* _TEXT PASSAGE_:
═══

Bilateral Diffuse Nodular Pulmonary Ossification Mimicking Metastatic Disease in a Patient with Fibrolamellar Hepatocellular Carcinoma

Children 2021, 8(3), 226; https://doi.org/10.3390/children8030226
by Pattamon Sutthatarn 1,2, Cara E. Morin 3, Jessica Gartrell 4, Wayne L. Furman 4, Max R. Langham 1,5, Teresa Santiago 6 and Andrew J. Murphy 1,5,*
Reviewer 1: Anonymous
Reviewer 2: Anonymous
Reviewer 3: Anonymous
Children 2021, 8(3), 226; https://doi.org/10.3390/children8030226
Submission received: 29 December 2020 / Revised: 4 March 2021 / Accepted: 12 March 2021 / Published: 16 March 2021

Round 1

Reviewer 1 Report

The manuscript is based on a single case report and is well written. However the diagnosis which was the basis of the case report was not well-documented:

  1. Bone metaplasia has been well-documented in carcinomas and liver tumors in general. Few cases have been reported of hepatocellular carcinoma with osseous metaplasia: Clin Gastroenterol Hepatol. 2015 Mar;13(3):e26-7. and J Pathol Transl Med. 2018 Jul;52(4):226-231.  Hence, their discussion point in lines 169-171 is not valid.
  2. The lung specimens have been resected and examined after a course of chemotherapy which could have altered the tumor morphology
  3. The authors failed to document absence of tumor in the lung specimens with bone. Detailed images, immunohistochemical tests and NGS molecular testing documenting absence of DNAJB1-PRKACA fusion should have been performed on the lung specimen.
  4. Lack of etiologic factors associated with pulmonary ossification such as chronic inflammation and portal hypertension, makes such diagnosis unlikely.  
  5. The argument that this could represent a first case report of pulmonary ossification associated with fibrolamellar hepatocellular carcinoma is less plausible than a case of hepatocellular carcinoma with osseous metaplasia. Both conceptions have not been reported before.  

Author Response

Reviewer 1:

The manuscript is based on a single case report and is well written. However the diagnosis which was the basis of the case report was not well-documented:

  1. Bone metaplasia has been well-documented in carcinomas and liver tumors in general. Few cases have been reported of hepatocellular carcinoma with osseous metaplasia: Clin Gastroenterol Hepatol. 2015 Mar;13(3):e26-7. and J Pathol Transl Med. 2018 Jul;52(4):226-231.  Hence, their discussion point in lines 169-171 is not valid.

═══

* _ACTIVITIES_:
a: According to the review page, which gene fusion did Reviewer 1 say NGS molecular testing should have shown to be absent in the lung specimen?
b: List every date in the submission history on the review page, with the step each one marks.

═══

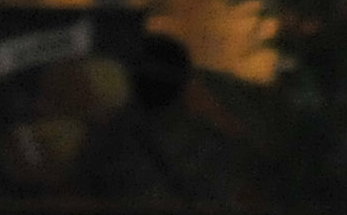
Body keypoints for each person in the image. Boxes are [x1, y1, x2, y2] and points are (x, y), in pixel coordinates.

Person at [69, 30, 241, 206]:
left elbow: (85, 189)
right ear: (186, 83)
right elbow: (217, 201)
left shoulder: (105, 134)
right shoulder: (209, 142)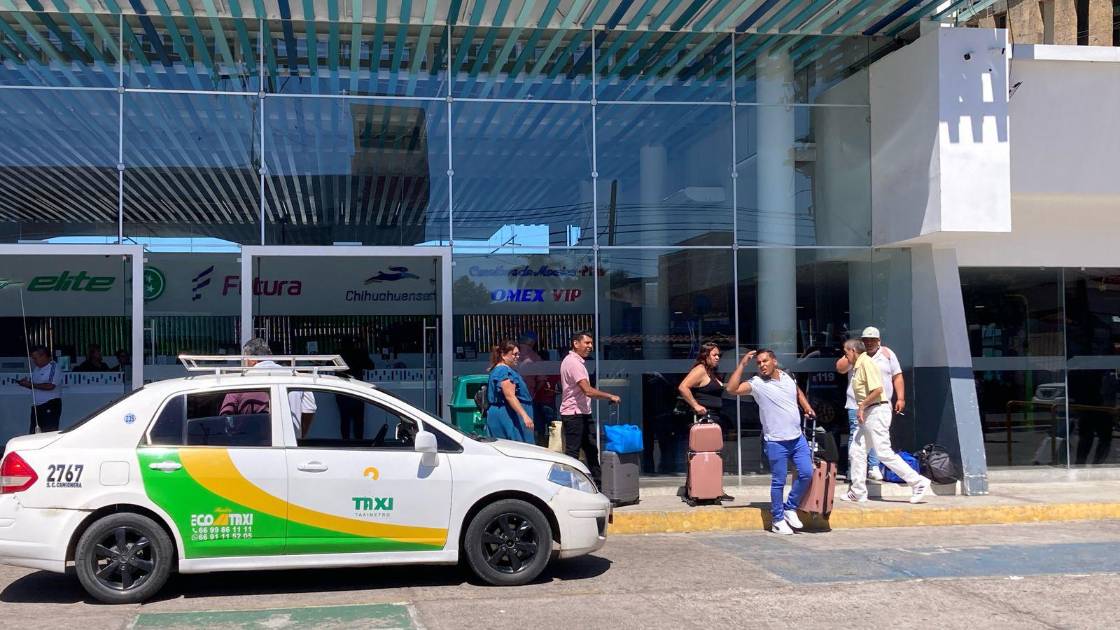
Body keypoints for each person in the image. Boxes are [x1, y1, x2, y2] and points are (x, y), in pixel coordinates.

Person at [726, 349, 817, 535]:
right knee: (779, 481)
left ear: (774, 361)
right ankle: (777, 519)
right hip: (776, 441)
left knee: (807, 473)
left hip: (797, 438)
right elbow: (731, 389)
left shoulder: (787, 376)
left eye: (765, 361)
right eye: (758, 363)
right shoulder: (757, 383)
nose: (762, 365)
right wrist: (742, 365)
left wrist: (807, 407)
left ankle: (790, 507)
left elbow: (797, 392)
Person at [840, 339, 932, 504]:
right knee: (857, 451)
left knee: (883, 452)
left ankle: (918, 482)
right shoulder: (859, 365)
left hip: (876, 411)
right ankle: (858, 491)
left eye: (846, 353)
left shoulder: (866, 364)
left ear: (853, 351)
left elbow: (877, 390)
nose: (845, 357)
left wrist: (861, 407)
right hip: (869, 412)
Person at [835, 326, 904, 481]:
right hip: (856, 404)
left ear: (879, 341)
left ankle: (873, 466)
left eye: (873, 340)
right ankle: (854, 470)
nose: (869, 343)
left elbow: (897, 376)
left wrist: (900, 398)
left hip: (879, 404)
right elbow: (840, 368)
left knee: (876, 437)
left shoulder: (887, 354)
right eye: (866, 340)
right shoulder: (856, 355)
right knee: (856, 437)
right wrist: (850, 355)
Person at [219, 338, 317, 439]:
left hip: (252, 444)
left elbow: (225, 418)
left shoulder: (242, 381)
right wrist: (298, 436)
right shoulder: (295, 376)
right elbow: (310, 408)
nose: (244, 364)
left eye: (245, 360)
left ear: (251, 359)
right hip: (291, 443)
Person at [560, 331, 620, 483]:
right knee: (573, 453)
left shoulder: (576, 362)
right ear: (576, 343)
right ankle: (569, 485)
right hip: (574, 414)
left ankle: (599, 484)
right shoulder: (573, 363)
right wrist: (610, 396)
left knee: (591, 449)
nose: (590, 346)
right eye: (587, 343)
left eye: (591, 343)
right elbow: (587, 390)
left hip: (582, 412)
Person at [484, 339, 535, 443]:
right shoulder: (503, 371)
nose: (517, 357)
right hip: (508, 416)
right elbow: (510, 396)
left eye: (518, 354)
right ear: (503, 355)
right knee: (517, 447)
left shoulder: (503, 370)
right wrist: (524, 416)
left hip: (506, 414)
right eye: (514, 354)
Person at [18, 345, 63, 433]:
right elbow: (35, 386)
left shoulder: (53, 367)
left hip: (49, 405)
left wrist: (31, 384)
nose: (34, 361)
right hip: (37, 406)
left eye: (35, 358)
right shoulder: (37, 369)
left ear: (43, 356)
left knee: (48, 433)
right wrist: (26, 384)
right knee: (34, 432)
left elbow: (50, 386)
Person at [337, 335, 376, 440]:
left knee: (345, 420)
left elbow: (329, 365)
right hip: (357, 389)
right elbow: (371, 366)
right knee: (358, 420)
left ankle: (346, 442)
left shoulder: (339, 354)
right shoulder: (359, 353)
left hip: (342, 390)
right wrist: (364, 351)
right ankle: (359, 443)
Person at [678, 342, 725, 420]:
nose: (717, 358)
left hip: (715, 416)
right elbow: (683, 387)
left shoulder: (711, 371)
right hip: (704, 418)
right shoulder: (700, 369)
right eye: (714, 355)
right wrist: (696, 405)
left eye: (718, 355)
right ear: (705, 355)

═══

* _TASK SOLUTIONS_:
a: The DNAJB1-PRKACA fusion.

b:
Submission received: 29 December 2020
Revised: 4 March 2021
Accepted: 12 March 2021
Published: 16 March 2021